▶ [Task requirements]
Recast the source text of each entry below as a numbered list with one line per item, and skip blank lines. Leave the pictures out of the answer.

▶ [Raw data]
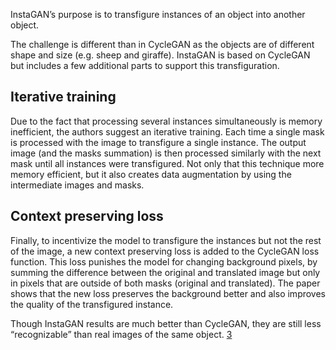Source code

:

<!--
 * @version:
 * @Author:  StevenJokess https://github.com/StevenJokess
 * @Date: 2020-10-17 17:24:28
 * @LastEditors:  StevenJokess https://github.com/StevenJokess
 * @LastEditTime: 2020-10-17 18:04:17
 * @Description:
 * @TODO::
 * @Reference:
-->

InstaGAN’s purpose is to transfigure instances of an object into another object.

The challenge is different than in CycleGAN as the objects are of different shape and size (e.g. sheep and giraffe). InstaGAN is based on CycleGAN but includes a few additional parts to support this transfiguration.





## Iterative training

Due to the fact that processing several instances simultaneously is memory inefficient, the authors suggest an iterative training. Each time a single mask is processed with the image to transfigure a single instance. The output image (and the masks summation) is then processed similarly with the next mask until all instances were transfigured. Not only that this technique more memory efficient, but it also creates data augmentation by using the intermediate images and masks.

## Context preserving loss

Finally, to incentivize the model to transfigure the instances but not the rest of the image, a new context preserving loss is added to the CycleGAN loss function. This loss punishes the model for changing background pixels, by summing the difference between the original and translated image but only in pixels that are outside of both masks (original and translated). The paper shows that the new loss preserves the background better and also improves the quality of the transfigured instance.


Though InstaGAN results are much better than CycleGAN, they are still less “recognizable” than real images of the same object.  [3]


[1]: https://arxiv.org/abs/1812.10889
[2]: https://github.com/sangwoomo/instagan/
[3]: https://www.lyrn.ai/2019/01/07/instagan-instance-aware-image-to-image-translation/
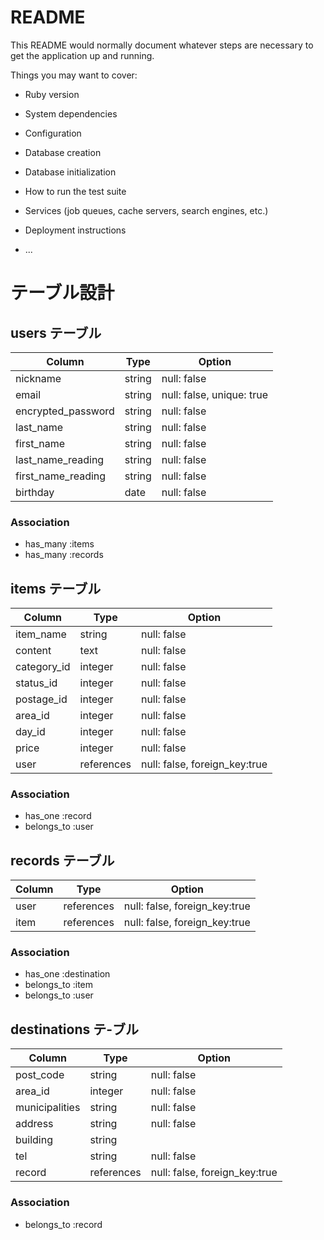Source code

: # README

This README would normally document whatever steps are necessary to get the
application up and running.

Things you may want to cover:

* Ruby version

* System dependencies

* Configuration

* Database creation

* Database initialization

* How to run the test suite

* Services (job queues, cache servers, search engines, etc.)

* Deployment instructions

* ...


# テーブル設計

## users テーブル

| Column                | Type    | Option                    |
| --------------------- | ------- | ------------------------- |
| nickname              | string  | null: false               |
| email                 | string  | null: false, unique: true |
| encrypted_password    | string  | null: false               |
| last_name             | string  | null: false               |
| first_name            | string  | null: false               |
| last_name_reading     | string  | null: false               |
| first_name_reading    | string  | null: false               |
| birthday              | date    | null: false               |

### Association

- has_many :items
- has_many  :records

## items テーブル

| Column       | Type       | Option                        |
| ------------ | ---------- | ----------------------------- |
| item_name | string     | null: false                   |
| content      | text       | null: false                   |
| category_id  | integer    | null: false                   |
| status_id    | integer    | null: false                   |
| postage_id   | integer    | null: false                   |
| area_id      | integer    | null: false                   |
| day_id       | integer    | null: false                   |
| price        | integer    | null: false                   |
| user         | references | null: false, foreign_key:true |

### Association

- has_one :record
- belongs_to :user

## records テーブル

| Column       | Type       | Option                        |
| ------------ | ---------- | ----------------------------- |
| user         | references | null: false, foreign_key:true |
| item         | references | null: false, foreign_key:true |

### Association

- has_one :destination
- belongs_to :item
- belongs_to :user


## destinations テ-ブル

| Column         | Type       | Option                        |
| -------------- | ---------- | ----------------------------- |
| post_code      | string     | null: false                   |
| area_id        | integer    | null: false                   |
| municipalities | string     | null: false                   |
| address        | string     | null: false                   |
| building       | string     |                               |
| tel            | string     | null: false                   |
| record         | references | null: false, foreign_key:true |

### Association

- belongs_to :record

▶ [Solution to this exercise]
1. Source code
2. :
3. <!--
4.  * @version:
5.  * @Author:  StevenJokess https://github.com/StevenJokess
6.  * @Date: 2020-10-17 17:24:28
7.  * @LastEditors:  StevenJokess https://github.com/StevenJokess
8.  * @LastEditTime: 2020-10-17 18:04:17
9.  * @Description:
10.  * @TODO::
11.  * @Reference:
12. -->
13. InstaGAN’s purpose is to transfigure instances of an object into another object.
14. The challenge is different than in CycleGAN as the objects are of different shape and size (e.g. sheep and giraffe). InstaGAN is based on CycleGAN but includes a few additional parts to support this transfiguration.
15. ## Iterative training
16. Due to the fact that processing several instances simultaneously is memory inefficient, the authors suggest an iterative training. Each time a single mask is processed with the image to transfigure a single instance. The output image (and the masks summation) is then processed similarly with the next mask until all instances were transfigured. Not only that this technique more memory efficient, but it also creates data augmentation by using the intermediate images and masks.
17. ## Context preserving loss
18. Finally, to incentivize the model to transfigure the instances but not the rest of the image, a new context preserving loss is added to the CycleGAN loss function. This loss punishes the model for changing background pixels, by summing the difference between the original and translated image but only in pixels that are outside of both masks (original and translated). The paper shows that the new loss preserves the background better and also improves the quality of the transfigured instance.
19. Though InstaGAN results are much better than CycleGAN, they are still less “recognizable” than real images of the same object.  [3]
20. [1]: https://arxiv.org/abs/1812.10889
21. [2]: https://github.com/sangwoomo/instagan/
22. [3]: https://www.lyrn.ai/2019/01/07/instagan-instance-aware-image-to-image-translation/
23. Source code
24. : # README
25. This README would normally document whatever steps are necessary to get the
26. application up and running.
27. Things you may want to cover:
28. * Ruby version
29. * System dependencies
30. * Configuration
31. * Database creation
32. * Database initialization
33. * How to run the test suite
34. * Services (job queues, cache servers, search engines, etc.)
35. * Deployment instructions
36. * ...
37. # テーブル設計
38. ## users テーブル
39. | Column                | Type    | Option                    |
40. | --------------------- | ------- | ------------------------- |
41. | nickname              | string  | null: false               |
42. | email                 | string  | null: false, unique: true |
43. | encrypted_password    | string  | null: false               |
44. | last_name             | string  | null: false               |
45. | first_name            | string  | null: false               |
46. | last_name_reading     | string  | null: false               |
47. | first_name_reading    | string  | null: false               |
48. | birthday              | date    | null: false               |
49. ### Association
50. - has_many :items
51. - has_many  :records
52. ## items テーブル
53. | Column       | Type       | Option                        |
54. | ------------ | ---------- | ----------------------------- |
55. | item_name | string     | null: false                   |
56. | content      | text       | null: false                   |
57. | category_id  | integer    | null: false                   |
58. | status_id    | integer    | null: false                   |
59. | postage_id   | integer    | null: false                   |
60. | area_id      | integer    | null: false                   |
61. | day_id       | integer    | null: false                   |
62. | price        | integer    | null: false                   |
63. | user         | references | null: false, foreign_key:true |
64. ### Association
65. - has_one :record
66. - belongs_to :user
67. ## records テーブル
68. | Column       | Type       | Option                        |
69. | ------------ | ---------- | ----------------------------- |
70. | user         | references | null: false, foreign_key:true |
71. | item         | references | null: false, foreign_key:true |
72. ### Association
73. - has_one :destination
74. - belongs_to :item
75. - belongs_to :user
76. ## destinations テ-ブル
77. | Column         | Type       | Option                        |
78. | -------------- | ---------- | ----------------------------- |
79. | post_code      | string     | null: false                   |
80. | area_id        | integer    | null: false                   |
81. | municipalities | string     | null: false                   |
82. | address        | string     | null: false                   |
83. | building       | string     |                               |
84. | tel            | string     | null: false                   |
85. | record         | references | null: false, foreign_key:true |
86. ### Association
87. - belongs_to :record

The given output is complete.